Stored items
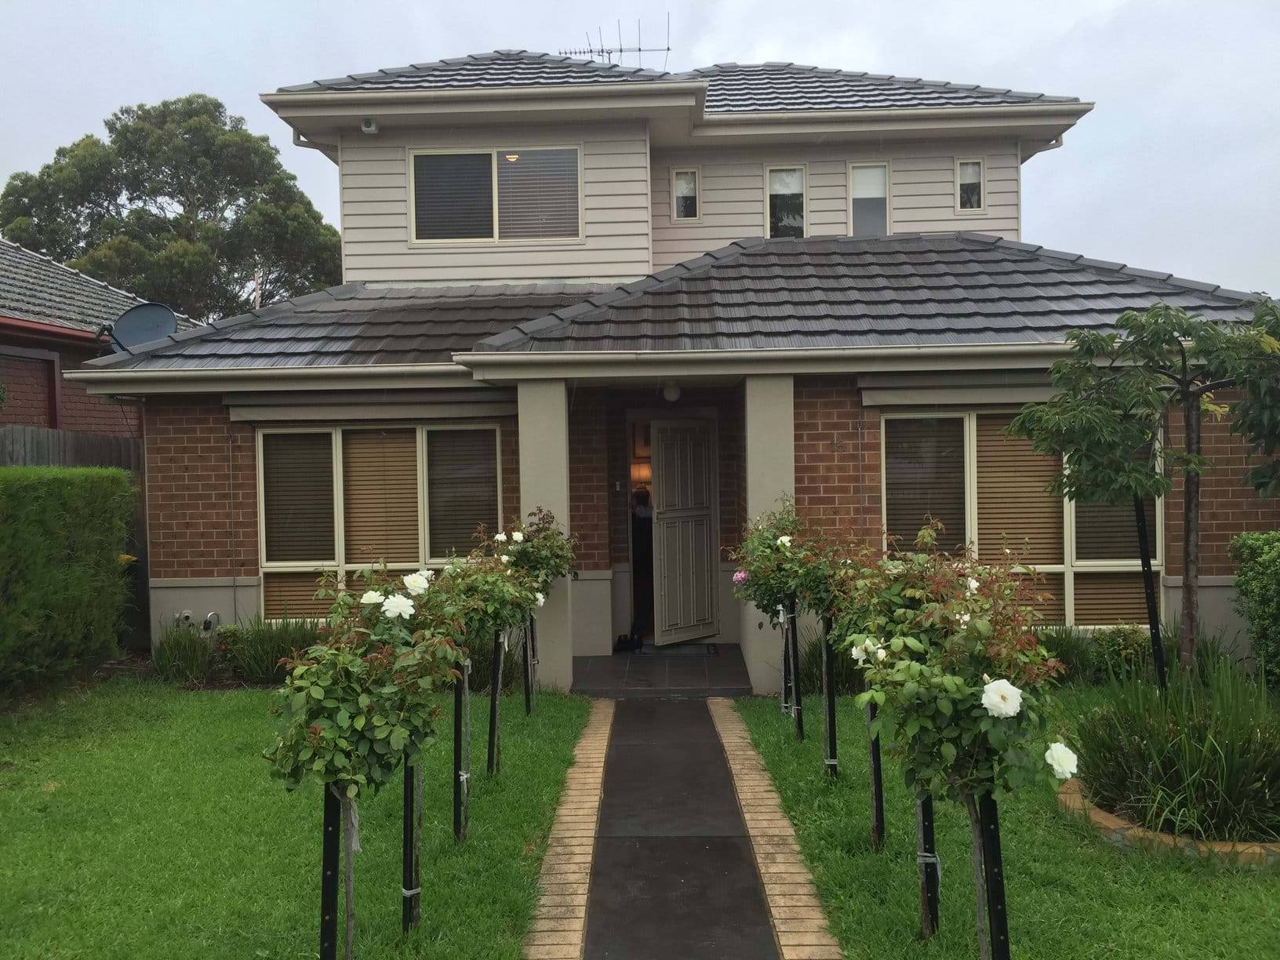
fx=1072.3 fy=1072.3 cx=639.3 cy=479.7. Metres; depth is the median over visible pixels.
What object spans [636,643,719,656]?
doormat
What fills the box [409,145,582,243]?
upper window
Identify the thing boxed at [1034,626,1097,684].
shrub
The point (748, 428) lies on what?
porch column
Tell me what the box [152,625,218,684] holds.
ornamental grass
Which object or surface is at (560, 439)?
porch column
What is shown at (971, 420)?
window
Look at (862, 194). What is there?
window
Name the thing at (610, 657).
porch floor
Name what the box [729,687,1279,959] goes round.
lawn
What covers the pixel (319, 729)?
rose bush
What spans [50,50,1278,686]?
house
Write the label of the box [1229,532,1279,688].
hedge
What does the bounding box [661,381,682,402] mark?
ceiling lamp
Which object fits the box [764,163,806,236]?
window
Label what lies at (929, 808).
post
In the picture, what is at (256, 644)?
ornamental grass
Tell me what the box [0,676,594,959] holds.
lawn
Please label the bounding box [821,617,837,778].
post
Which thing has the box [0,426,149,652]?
wooden fence
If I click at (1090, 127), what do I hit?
sky
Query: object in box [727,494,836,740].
rose bush
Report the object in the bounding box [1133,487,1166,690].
post
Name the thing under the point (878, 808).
post
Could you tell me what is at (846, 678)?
ornamental grass
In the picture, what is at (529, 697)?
stake
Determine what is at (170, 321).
satellite dish
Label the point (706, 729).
paved path
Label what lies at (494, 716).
stake
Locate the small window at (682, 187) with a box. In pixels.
[671,167,700,219]
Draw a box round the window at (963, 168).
[955,158,985,211]
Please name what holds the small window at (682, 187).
in the house at (256, 579)
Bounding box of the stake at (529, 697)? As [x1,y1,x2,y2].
[521,610,536,715]
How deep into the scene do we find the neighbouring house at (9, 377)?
14.22 m
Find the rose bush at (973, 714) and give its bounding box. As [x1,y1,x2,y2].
[842,527,1076,955]
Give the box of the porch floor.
[571,645,752,696]
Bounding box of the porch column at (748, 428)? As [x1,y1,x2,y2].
[740,374,795,695]
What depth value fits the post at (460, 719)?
5.24 m
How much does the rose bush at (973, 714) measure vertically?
1.583 m
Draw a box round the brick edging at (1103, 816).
[1056,775,1279,867]
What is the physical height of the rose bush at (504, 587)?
1.527 m
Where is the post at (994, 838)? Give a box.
[978,790,1010,959]
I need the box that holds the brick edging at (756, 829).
[710,697,844,959]
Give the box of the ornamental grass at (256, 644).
[218,618,322,682]
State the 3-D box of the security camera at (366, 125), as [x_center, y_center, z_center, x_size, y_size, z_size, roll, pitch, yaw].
[-2.612,-3.430,10.383,0.153,0.164,0.177,-1,1,2]
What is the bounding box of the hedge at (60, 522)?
[0,463,133,694]
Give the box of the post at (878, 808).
[866,699,886,849]
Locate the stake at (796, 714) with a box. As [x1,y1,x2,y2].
[786,605,803,740]
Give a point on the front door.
(663, 477)
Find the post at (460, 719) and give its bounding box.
[452,670,469,842]
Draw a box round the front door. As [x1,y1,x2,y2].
[649,416,721,644]
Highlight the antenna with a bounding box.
[558,15,672,71]
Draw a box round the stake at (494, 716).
[486,628,504,777]
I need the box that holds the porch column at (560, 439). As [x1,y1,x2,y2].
[516,376,574,695]
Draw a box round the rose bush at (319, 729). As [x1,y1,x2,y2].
[261,562,465,959]
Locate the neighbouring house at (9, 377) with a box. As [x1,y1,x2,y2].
[0,238,192,434]
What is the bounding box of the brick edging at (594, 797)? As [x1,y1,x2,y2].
[522,699,616,959]
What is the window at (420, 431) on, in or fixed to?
in the house at (256, 579)
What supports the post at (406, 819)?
in the lawn at (210, 703)
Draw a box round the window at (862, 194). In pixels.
[847,161,890,235]
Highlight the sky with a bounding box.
[0,0,1279,290]
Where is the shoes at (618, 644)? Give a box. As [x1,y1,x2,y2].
[611,633,642,652]
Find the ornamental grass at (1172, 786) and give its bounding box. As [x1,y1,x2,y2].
[1066,661,1279,842]
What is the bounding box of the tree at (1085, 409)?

* [EXERCISE BRIEF]: What is needed is an exact reprint of every entry, pictures excluded.

* [ANSWER BOX]:
fx=1072.3 fy=1072.3 cx=639.3 cy=479.7. Metres; depth is the median over visible pixels.
What object spans [636,643,719,656]?
doormat
What fills the box [409,145,582,243]?
upper window
Identify the thing boxed at [1034,626,1097,684].
shrub
The point (748, 428) lies on what?
porch column
Tell me what the box [152,625,218,684] holds.
ornamental grass
Which object or surface is at (560, 439)?
porch column
What is shown at (971, 420)?
window
Look at (862, 194). What is there?
window
Name the thing at (610, 657).
porch floor
Name what the box [729,687,1279,959] goes round.
lawn
What covers the pixel (319, 729)?
rose bush
What spans [50,50,1278,686]?
house
Write the label of the box [1229,532,1279,688].
hedge
What does the bounding box [661,381,682,402] mark?
ceiling lamp
Which object fits the box [764,163,806,236]?
window
Label what lies at (929, 808).
post
In the picture, what is at (256, 644)?
ornamental grass
Tell me what the box [0,676,594,959] holds.
lawn
Please label the bounding box [821,617,837,778].
post
Which thing has the box [0,426,149,652]?
wooden fence
If I click at (1090, 127), what do I hit?
sky
Query: object in box [727,494,836,740].
rose bush
Report the object in the bounding box [1133,487,1166,690].
post
Name the thing under the point (878, 808).
post
Could you tell me what is at (846, 678)?
ornamental grass
In the picture, what is at (529, 697)?
stake
Determine what is at (170, 321).
satellite dish
Label the point (706, 729).
paved path
Label what lies at (494, 716).
stake
Locate the small window at (682, 187) with a box. In pixels.
[671,167,700,219]
Draw a box round the window at (963, 168).
[955,158,985,211]
Please name what holds the small window at (682, 187).
in the house at (256, 579)
Bounding box of the stake at (529, 697)? As [x1,y1,x2,y2].
[521,610,536,715]
How deep into the scene do we find the neighbouring house at (9, 377)?
14.22 m
Find the rose bush at (973, 714) and give its bounding box. As [x1,y1,x2,y2].
[842,527,1076,955]
Give the box of the porch floor.
[571,645,752,696]
Bounding box of the porch column at (748, 428)? As [x1,y1,x2,y2].
[740,374,795,695]
What depth value fits the post at (460, 719)?
5.24 m
How much does the rose bush at (973, 714) measure vertically?
1.583 m
Draw a box round the brick edging at (1103, 816).
[1056,775,1279,867]
What is the physical height of the rose bush at (504, 587)?
1.527 m
Where is the post at (994, 838)? Give a box.
[978,790,1010,959]
I need the box that holds the brick edging at (756, 829).
[710,697,844,959]
Give the box of the ornamental grass at (256, 644).
[218,618,322,682]
State the 3-D box of the security camera at (366, 125), as [x_center, y_center, z_center, x_size, y_size, z_size, roll, pitch, yaw].
[-2.612,-3.430,10.383,0.153,0.164,0.177,-1,1,2]
What is the bounding box of the hedge at (60, 522)?
[0,463,133,694]
Give the box of the post at (878, 808).
[866,699,886,849]
Locate the stake at (796, 714) with a box. As [x1,y1,x2,y2].
[786,605,803,740]
Give a point on the front door.
(663, 477)
Find the post at (460, 719) and give its bounding box.
[452,670,469,842]
Draw a box round the front door. As [x1,y1,x2,y2].
[649,416,721,644]
Highlight the antenna with a bounding box.
[558,15,672,71]
Draw a box round the stake at (494, 716).
[486,628,504,777]
I need the box that holds the porch column at (560, 439). As [x1,y1,x2,y2].
[516,376,574,695]
Draw a box round the rose bush at (319, 729). As [x1,y1,x2,y2].
[261,562,465,959]
Locate the neighbouring house at (9, 377) with a box. As [x1,y1,x2,y2].
[0,238,192,434]
What is the bounding box of the brick edging at (594, 797)? As [x1,y1,x2,y2].
[522,699,616,959]
What is the window at (420, 431) on, in or fixed to?
in the house at (256, 579)
What supports the post at (406, 819)?
in the lawn at (210, 703)
Draw a box round the window at (862, 194). In pixels.
[847,161,890,235]
Highlight the sky with a bounding box.
[0,0,1279,290]
Where is the shoes at (618, 644)? Give a box. As [x1,y1,x2,y2].
[611,633,642,652]
Find the ornamental grass at (1172, 786) and give its bounding box. As [x1,y1,x2,y2].
[1066,661,1279,842]
What is the bounding box of the tree at (1085, 409)?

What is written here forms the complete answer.